GIVEN TEXT.
By Gen Terblanche30 May 2023
Say yes to sex-positive streaming
Close the curtains, turn down the lights and cosy up for grown-up story time. We’re talking about shows and movies featuring adults of all shapes, all sizes, all races, and all abilities who want a good time between the sheets.
There’s a lot more to that than sex. There are plenty of shows that shoehorn mandatory porn time into the story the way we get ad breaks on TV. Other shows use sexy shenanigans to titillate and thrill as they hit the buzzer marked “Sex and Death”, or they centre on painful sexual relationships that border on abuse and addiction. We’re looking to slip into something more comfortable.
Here they are, at your leisure and for your pleasure, sex-positive series and movies you can stream right now.
How often do you see movies centred on an older woman’s pleasure? Usually we have to make do with beach walks in white cardigans. Widowed retired teacher and mother of two Nancy (Emma Thompson) has never seen what all the fuss about sex was about.
Let’s just say while her husband always got his, he never bothered to even try to tick her box. Now in her 60s, she wants to finally see what has poets, artists and musicians stampeding to sex town. It’s time to call in a professional, and Nancy taps young, handsome sex worker Leo Grande (Daryl McCormack) for the job because if she’s going to buy a two-hour sexperience, it may as well be with someone hot. She just has to get over a lifetime of managing everyone’s else’s needs, and silence the nagging voice of her inner critic, first.
Fortunately, Leo the pro knows that pleasure is a full body and mind experience, and he offers Nancy a judgement-free safe space to explore and discover.

EXTRACTED RECORDS.
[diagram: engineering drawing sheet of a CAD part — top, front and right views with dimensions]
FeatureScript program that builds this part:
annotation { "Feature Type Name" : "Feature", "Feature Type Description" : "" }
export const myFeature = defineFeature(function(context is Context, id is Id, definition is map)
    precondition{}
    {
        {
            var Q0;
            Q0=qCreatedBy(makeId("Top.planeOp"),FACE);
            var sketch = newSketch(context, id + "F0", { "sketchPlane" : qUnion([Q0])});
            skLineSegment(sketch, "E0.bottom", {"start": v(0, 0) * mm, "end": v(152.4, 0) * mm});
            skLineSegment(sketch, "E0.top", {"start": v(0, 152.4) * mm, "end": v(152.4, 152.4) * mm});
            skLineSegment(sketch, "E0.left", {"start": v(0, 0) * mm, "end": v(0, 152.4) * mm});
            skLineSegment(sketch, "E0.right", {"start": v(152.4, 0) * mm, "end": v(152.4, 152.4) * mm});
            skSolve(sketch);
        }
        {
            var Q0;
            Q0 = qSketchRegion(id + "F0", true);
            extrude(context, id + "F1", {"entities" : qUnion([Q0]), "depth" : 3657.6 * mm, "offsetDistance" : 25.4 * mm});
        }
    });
--
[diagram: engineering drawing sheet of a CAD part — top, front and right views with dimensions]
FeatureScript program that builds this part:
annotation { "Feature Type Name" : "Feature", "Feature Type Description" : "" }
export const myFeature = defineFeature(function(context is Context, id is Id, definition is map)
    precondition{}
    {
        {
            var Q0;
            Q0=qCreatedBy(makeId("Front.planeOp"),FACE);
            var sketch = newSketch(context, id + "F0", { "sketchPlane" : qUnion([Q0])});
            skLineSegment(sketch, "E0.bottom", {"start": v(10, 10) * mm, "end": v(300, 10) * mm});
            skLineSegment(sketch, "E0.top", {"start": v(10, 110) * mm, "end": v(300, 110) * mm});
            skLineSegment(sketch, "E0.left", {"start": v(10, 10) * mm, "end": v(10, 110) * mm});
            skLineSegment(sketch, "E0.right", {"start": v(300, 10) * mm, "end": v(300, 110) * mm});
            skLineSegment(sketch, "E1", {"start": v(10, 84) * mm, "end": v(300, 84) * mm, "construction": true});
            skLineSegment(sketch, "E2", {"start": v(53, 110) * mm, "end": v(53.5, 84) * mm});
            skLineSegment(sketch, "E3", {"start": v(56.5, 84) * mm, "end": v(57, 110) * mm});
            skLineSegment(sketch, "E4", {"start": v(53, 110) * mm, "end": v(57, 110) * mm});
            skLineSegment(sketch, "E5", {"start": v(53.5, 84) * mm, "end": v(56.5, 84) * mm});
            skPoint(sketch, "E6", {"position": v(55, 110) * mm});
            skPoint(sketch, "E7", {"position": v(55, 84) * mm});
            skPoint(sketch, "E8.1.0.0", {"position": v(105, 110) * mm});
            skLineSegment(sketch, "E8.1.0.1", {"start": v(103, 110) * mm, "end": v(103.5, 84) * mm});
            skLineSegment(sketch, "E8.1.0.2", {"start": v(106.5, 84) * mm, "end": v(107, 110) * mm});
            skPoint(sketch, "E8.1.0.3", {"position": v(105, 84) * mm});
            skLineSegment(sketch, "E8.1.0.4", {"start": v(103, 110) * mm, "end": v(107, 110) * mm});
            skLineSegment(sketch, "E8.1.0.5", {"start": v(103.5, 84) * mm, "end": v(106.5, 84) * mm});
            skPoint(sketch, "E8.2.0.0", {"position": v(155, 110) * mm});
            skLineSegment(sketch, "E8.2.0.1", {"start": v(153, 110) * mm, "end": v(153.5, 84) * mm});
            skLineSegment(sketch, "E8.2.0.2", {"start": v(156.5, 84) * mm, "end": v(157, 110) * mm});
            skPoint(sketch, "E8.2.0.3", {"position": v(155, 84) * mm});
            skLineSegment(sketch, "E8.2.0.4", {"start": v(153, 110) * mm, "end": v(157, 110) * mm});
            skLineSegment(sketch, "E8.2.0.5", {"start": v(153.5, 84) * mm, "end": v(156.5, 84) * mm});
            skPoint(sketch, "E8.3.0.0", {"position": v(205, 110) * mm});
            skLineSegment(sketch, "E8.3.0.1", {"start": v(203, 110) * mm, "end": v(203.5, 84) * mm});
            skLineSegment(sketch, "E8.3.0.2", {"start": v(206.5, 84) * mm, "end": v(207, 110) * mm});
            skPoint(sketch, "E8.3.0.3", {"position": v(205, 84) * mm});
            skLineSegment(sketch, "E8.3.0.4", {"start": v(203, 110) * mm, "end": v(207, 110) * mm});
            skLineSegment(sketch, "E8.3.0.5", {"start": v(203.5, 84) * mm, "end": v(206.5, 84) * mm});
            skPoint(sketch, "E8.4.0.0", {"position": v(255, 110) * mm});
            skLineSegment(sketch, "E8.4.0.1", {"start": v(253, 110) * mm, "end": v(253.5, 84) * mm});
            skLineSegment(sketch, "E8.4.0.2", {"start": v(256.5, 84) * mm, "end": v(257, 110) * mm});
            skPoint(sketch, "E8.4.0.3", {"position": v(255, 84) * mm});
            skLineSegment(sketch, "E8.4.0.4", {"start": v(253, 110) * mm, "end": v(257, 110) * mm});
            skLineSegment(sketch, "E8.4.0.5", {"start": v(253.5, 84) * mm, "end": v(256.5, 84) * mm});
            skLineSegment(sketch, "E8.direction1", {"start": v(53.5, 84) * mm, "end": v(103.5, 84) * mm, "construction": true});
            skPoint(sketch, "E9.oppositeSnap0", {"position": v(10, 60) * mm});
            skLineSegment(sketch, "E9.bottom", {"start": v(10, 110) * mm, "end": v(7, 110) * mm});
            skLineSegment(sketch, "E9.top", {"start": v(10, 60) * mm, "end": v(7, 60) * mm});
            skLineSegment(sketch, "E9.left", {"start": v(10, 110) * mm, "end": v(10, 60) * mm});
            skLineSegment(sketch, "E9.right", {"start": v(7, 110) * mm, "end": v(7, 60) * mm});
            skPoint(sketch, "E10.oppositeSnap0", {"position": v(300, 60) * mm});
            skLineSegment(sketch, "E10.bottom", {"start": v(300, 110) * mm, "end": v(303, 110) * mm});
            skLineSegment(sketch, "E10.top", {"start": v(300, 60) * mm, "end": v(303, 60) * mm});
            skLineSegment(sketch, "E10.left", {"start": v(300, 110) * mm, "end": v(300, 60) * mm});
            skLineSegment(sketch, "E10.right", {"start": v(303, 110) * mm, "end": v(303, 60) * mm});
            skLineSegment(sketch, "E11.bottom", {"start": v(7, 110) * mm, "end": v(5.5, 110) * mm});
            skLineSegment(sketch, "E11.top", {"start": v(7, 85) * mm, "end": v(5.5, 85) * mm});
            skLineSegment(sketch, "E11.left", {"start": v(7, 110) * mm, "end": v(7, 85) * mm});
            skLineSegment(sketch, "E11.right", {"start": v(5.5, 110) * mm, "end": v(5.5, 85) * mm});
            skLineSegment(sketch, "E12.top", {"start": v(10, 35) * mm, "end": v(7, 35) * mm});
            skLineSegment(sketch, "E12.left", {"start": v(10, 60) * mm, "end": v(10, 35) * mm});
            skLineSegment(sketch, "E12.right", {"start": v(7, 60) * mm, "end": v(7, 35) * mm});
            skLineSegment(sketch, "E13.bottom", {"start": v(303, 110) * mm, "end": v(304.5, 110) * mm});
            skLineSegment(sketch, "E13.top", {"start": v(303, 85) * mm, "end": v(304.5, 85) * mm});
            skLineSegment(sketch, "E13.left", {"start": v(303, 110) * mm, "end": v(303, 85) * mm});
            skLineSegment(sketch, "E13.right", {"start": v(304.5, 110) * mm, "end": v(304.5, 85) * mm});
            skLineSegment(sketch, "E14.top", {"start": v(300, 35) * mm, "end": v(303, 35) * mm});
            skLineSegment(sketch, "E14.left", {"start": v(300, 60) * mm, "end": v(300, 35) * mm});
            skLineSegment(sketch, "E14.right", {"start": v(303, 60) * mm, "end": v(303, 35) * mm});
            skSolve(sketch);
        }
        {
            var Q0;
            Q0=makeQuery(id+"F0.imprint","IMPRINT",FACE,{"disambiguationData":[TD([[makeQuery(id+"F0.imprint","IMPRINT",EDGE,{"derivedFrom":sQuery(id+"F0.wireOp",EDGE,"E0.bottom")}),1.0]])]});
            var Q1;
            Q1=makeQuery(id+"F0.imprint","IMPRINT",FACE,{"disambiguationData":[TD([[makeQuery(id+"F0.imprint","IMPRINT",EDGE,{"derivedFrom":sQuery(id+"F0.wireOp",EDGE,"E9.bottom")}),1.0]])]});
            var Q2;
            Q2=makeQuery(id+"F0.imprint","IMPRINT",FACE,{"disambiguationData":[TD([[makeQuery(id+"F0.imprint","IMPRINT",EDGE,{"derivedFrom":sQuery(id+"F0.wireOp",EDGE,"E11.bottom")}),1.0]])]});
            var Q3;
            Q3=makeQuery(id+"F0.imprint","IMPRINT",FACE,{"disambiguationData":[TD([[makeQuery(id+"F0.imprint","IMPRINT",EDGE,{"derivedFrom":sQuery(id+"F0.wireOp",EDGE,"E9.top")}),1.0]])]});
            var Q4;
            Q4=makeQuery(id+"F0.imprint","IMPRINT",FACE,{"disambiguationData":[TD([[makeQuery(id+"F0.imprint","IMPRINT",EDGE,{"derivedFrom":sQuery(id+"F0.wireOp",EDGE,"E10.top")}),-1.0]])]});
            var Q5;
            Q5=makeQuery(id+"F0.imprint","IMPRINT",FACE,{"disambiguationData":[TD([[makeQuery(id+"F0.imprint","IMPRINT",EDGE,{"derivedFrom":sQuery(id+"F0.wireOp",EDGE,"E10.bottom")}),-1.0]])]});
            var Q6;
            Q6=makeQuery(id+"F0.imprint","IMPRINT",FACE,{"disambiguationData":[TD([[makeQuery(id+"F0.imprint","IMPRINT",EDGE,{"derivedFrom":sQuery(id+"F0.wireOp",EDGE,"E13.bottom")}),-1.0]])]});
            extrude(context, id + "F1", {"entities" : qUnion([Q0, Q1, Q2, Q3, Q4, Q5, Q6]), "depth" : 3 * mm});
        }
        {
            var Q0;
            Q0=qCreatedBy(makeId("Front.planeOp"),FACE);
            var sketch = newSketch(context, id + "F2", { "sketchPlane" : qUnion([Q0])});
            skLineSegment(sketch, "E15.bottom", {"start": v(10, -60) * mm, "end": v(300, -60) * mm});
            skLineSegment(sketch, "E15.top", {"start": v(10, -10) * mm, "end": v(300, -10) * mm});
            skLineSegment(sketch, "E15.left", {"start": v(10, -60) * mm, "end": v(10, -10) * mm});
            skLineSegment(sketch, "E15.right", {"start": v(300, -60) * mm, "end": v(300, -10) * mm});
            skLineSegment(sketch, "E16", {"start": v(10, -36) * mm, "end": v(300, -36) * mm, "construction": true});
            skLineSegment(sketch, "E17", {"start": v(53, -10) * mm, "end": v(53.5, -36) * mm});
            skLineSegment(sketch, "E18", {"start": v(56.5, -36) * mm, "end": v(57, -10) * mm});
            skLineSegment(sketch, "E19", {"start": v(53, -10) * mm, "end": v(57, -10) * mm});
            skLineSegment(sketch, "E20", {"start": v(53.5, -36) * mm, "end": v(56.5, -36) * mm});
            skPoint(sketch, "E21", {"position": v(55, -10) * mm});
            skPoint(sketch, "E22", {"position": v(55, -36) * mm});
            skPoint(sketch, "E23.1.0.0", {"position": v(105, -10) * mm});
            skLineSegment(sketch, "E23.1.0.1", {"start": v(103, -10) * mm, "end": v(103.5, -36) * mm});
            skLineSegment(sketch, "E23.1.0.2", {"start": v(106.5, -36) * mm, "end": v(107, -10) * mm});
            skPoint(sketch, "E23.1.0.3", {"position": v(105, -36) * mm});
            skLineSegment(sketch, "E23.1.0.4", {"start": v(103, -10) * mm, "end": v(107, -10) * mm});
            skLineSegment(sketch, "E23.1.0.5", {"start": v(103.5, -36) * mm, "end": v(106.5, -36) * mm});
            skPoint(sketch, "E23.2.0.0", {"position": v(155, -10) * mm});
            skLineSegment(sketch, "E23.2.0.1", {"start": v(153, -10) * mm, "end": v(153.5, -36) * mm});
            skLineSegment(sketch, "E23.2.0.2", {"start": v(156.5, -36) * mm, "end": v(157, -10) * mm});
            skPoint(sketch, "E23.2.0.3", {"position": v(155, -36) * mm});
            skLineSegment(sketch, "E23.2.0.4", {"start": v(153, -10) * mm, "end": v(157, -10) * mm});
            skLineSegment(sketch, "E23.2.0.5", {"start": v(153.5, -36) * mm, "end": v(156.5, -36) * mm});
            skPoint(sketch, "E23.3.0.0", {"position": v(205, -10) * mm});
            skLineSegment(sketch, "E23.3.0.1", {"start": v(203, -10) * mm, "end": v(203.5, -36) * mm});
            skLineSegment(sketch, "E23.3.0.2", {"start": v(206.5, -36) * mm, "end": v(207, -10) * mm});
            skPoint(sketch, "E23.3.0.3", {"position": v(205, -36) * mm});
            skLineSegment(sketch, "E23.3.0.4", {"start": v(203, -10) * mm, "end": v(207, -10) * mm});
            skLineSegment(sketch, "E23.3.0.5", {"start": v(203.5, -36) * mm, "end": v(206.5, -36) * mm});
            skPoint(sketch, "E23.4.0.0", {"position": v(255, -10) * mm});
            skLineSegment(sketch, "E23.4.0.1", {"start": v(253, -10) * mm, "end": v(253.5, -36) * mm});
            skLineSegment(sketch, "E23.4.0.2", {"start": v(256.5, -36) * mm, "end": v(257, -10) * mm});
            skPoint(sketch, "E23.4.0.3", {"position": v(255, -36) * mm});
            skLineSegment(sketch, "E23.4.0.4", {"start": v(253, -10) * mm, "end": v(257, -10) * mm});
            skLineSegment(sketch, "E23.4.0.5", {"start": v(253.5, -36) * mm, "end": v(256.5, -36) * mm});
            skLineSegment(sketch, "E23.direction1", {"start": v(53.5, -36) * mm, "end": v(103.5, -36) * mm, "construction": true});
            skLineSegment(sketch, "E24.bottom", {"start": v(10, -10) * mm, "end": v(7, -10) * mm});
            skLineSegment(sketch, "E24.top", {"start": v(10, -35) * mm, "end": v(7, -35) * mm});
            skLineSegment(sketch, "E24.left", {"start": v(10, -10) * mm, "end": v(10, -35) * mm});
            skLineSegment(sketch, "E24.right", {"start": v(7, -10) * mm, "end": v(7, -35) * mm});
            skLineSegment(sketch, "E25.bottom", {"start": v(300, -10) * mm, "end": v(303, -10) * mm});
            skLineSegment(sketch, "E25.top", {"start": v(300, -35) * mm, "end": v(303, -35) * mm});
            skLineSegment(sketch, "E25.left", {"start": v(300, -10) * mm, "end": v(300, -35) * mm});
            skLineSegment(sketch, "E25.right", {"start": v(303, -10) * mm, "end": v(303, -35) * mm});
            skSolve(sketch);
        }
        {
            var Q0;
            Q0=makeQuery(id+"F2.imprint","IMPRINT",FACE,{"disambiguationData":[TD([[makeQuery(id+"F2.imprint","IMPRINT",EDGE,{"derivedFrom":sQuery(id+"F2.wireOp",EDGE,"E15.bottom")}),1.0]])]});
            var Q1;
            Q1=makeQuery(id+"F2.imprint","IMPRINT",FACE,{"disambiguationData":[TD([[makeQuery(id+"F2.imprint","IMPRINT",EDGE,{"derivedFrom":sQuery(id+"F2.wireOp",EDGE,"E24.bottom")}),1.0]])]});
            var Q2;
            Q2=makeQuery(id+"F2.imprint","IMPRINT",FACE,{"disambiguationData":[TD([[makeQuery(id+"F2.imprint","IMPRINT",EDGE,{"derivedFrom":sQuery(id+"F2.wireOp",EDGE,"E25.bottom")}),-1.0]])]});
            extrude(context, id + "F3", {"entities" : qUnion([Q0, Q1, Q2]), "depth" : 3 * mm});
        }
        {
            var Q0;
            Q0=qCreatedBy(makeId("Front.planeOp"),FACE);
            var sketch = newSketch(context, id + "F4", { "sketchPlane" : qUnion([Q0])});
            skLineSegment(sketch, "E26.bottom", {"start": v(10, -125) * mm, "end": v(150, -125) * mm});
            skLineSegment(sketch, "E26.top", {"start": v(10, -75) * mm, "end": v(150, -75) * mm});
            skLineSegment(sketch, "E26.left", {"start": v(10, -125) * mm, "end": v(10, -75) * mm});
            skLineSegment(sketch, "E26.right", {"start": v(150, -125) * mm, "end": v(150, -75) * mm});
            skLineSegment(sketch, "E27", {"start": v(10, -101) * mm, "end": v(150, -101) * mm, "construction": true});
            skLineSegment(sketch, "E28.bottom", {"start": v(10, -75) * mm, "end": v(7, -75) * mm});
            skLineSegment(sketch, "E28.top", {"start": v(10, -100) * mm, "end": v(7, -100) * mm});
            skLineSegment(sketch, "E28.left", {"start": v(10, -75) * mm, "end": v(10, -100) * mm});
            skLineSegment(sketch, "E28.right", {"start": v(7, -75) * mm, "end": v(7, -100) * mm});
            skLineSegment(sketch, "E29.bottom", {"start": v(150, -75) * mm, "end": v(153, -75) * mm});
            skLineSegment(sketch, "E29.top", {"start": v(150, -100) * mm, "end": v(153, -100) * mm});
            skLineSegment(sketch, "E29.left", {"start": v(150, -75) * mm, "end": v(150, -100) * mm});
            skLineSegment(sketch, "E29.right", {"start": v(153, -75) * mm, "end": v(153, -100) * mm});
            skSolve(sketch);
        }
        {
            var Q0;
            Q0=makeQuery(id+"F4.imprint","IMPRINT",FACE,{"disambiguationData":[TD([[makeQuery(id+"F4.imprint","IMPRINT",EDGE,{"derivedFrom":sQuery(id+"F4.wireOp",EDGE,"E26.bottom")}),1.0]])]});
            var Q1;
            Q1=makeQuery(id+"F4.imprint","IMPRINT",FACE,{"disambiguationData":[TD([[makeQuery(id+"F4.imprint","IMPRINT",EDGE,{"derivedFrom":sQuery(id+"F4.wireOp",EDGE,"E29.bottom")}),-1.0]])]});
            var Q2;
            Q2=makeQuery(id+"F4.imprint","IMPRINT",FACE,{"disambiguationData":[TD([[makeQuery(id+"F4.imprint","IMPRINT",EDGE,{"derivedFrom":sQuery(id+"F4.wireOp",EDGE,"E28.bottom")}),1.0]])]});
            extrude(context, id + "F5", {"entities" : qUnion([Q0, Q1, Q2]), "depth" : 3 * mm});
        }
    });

TASKS TO CARRY OUT.
1 – In the article on sex-positive streaming, which actor plays the sex worker Leo Grande?
2 – Transcribe the stretch of the sex-positive streaming article from "How often do" through "inner critic, first.".

SET OF ANSWERS.
1 – Daryl McCormack

2 –
How often do you see movies centred on an older woman’s pleasure? Usually we have to make do with beach walks in white cardigans. Widowed retired teacher and mother of two Nancy (Emma Thompson) has never seen what all the fuss about sex was about.
Let’s just say while her husband always got his, he never bothered to even try to tick her box. Now in her 60s, she wants to finally see what has poets, artists and musicians stampeding to sex town. It’s time to call in a professional, and Nancy taps young, handsome sex worker Leo Grande (Daryl McCormack) for the job because if she’s going to buy a two-hour sexperience, it may as well be with someone hot. She just has to get over a lifetime of managing everyone’s else’s needs, and silence the nagging voice of her inner critic, first.